Continua ad alzarsi anche in Italia l’onda del fenomeno noto come “Great Resignation”, le grandi dimissioni. Nei primi 9 mesi del 2022, il belpaese ne ha registrate 1,66 milioni, il 22% in più di dimissioni dal lavoro rispetto allo stesso periodo del 2021, quando ne erano state rilevate più di 1,3 milioni.
A scattare la fotografia è il ministero del Lavoro, nella sua nota trimestrale sulle comunicazioni obbligatorie. Secondo i dati, le ragioni che spingono sempre più persone a lasciare il proprio lavoro sono la ricerca di migliori opportunità economiche e di carriera, l’esigenza di dedicarsi alla propria salute fisica e mentale, nonché il bisogno di dedicare più tempo alla famiglia o alle proprie passioni.
Una spinta significativa, commentano gli osservatori, è arrivata dalla ripresa occupazionale, verificatasi a seguito della pandemia, che ha garantito maggiori opportunità lavorative, soprattutto ai profili tecnici e specializzati. Dall’altro lato, proprio la crisi causata dalla pandemia può aver spinto un crescente numero di persone verso la necessità o il desiderio di ricercare un maggiore equilibrio tra vita privata e professionale.

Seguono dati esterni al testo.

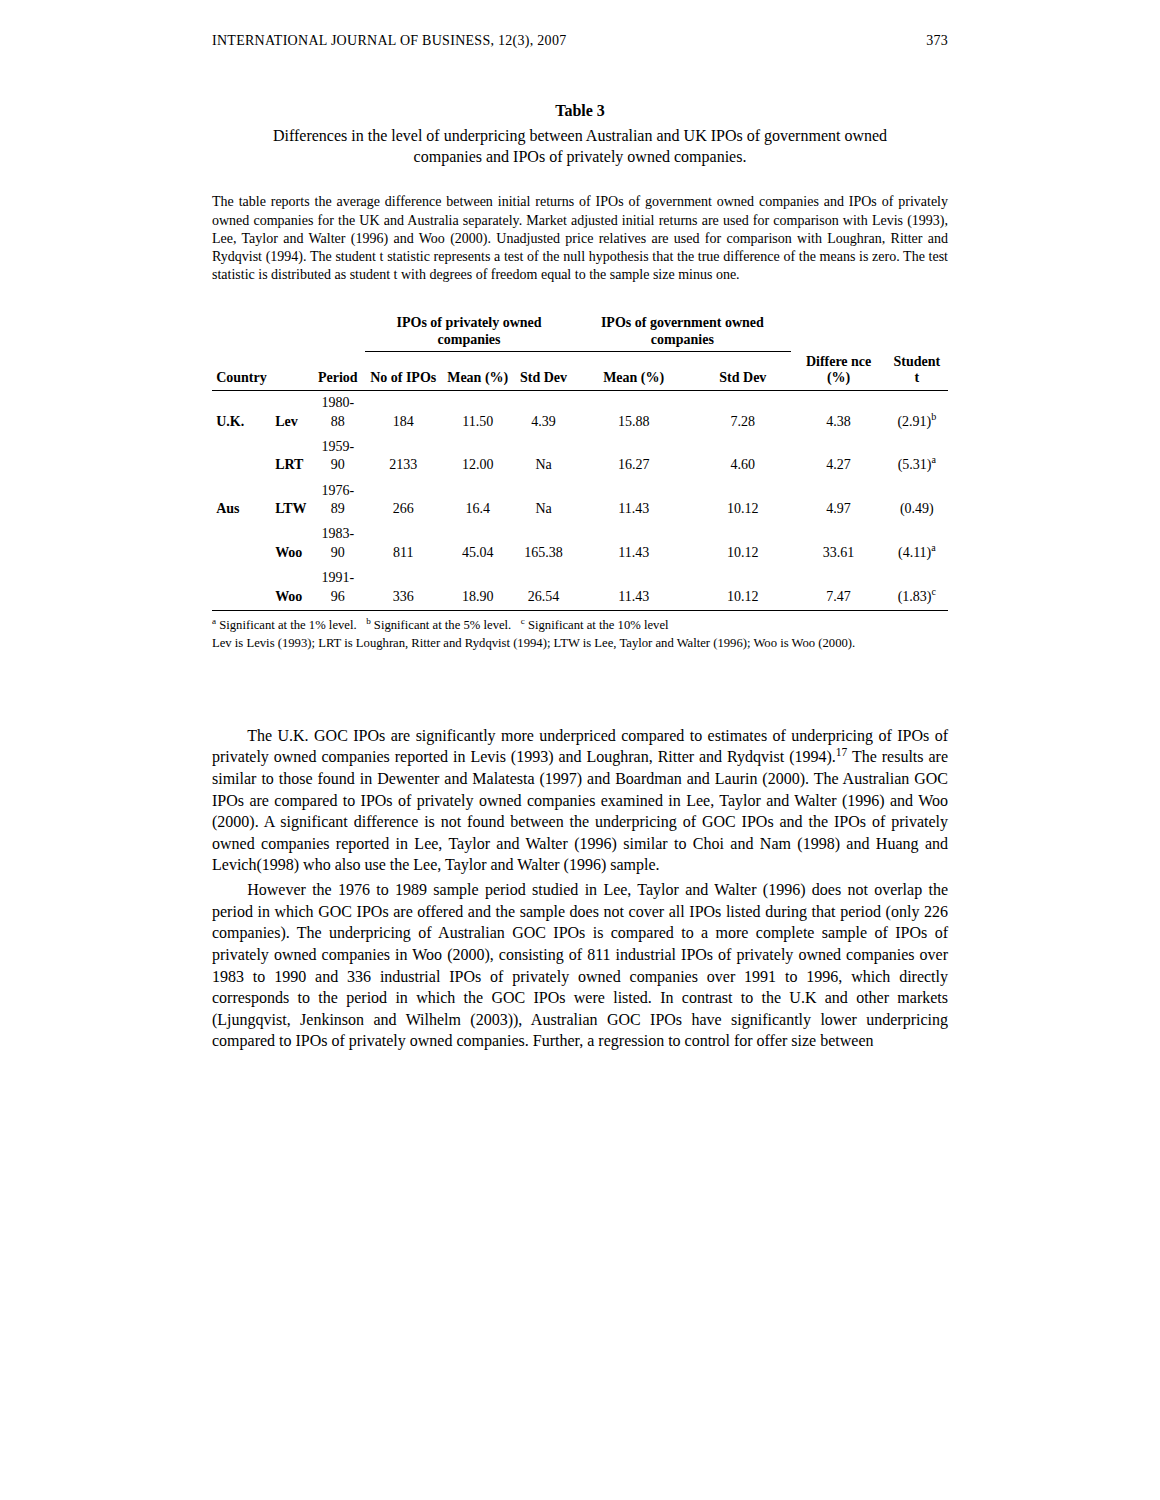International Journal of Business, 12(3), 2007 373
Table 3
Differences in the level of underpricing between Australian and UK IPOs of government owned companies and IPOs of privately owned companies.
The table reports the average difference between initial returns of IPOs of government owned companies and IPOs of privately owned companies for the UK and Australia separately. Market adjusted initial returns are used for comparison with Levis (1993), Lee, Taylor and Walter (1996) and Woo (2000). Unadjusted price relatives are used for comparison with Loughran, Ritter and Rydqvist (1994). The student t statistic represents a test of the null hypothesis that the true difference of the means is zero. The test statistic is distributed as student t with degrees of freedom equal to the sample size minus one.
| | IPOs of privately owned companies | IPOs of government owned companies | |
| --- | --- | --- | --- |
| Country | | Period | No of IPOs | Mean (%) | Std Dev | Mean (%) | Std Dev | Differe nce (%) | Student t |
| U.K. | Lev | 1980-88 | 184 | 11.50 | 4.39 | 15.88 | 7.28 | 4.38 | (2.91) b |
| | LRT | 1959-90 | 2133 | 12.00 | Na | 16.27 | 4.60 | 4.27 | (5.31) a |
| Aus | LTW | 1976-89 | 266 | 16.4 | Na | 11.43 | 10.12 | 4.97 | (0.49) |
| | Woo | 1983-90 | 811 | 45.04 | 165.38 | 11.43 | 10.12 | 33.61 | (4.11) a |
| | Woo | 1991-96 | 336 | 18.90 | 26.54 | 11.43 | 10.12 | 7.47 | (1.83) c |
a Significant at the 1% level. b Significant at the 5% level. c Significant at the 10% level
Lev is Levis (1993); LRT is Loughran, Ritter and Rydqvist (1994); LTW is Lee, Taylor and Walter (1996); Woo is Woo (2000).
The U.K. GOC IPOs are significantly more underpriced compared to estimates of underpricing of IPOs of privately owned companies reported in Levis (1993) and Loughran, Ritter and Rydqvist (1994).17 The results are similar to those found in Dewenter and Malatesta (1997) and Boardman and Laurin (2000). The Australian GOC IPOs are compared to IPOs of privately owned companies examined in Lee, Taylor and Walter (1996) and Woo (2000). A significant difference is not found between the underpricing of GOC IPOs and the IPOs of privately owned companies reported in Lee, Taylor and Walter (1996) similar to Choi and Nam (1998) and Huang and Levich(1998) who also use the Lee, Taylor and Walter (1996) sample.
However the 1976 to 1989 sample period studied in Lee, Taylor and Walter (1996) does not overlap the period in which GOC IPOs are offered and the sample does not cover all IPOs listed during that period (only 226 companies). The underpricing of Australian GOC IPOs is compared to a more complete sample of IPOs of privately owned companies in Woo (2000), consisting of 811 industrial IPOs of privately owned companies over 1983 to 1990 and 336 industrial IPOs of privately owned companies over 1991 to 1996, which directly corresponds to the period in which the GOC IPOs were listed. In contrast to the U.K and other markets (Ljungqvist, Jenkinson and Wilhelm (2003)), Australian GOC IPOs have significantly lower underpricing compared to IPOs of privately owned companies. Further, a regression to control for offer size between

In ogni caso, i dati ci mettono ancora una volta di fronte all’evidenza di una transizione verso una nuova concezione di lavoro, percepito non più come una missione totalizzante, ma come un aspetto della vita da bilanciare in modo sano rispetto ad altre necessità.
Ma le cifre indicano anche una crescita nel numero dei licenziamenti, che ha subito un’impennata dopo la fine del blocco deciso con la crisi pandemica: tra gennaio e settembre 2022, infatti, sono stati circa 557mila i rapporti interrotti per decisione del datore di lavoro contro i 379mila nei primi nove mesi del 2021, con un aumento del 47%.
Per Giulio Romani della Cisl bisogna “rivedere i modelli organizzativi verso una maggiore qualità”, visto che le imprese in cui si sviluppa benessere lavorativo e qualità del lavoro sono una minoranza e sono quelle dai 10 ai 250 dipendenti. Ma la platea delle imprese italiane, spiega, “è però occupata per circa il 95% da microimprese, quelle con la minore produttività, all’interno delle quali mediamente si fatica di più a sviluppare forme di welfare integrativo e dove non si pratica la contrattazione aziendale e non si costruiscono sistemi premianti trasparenti. Dove si eroga poca formazione, si genera minore conciliazione vita-lavoro, si intravedono le minori prospettive di crescita economica e professionali”.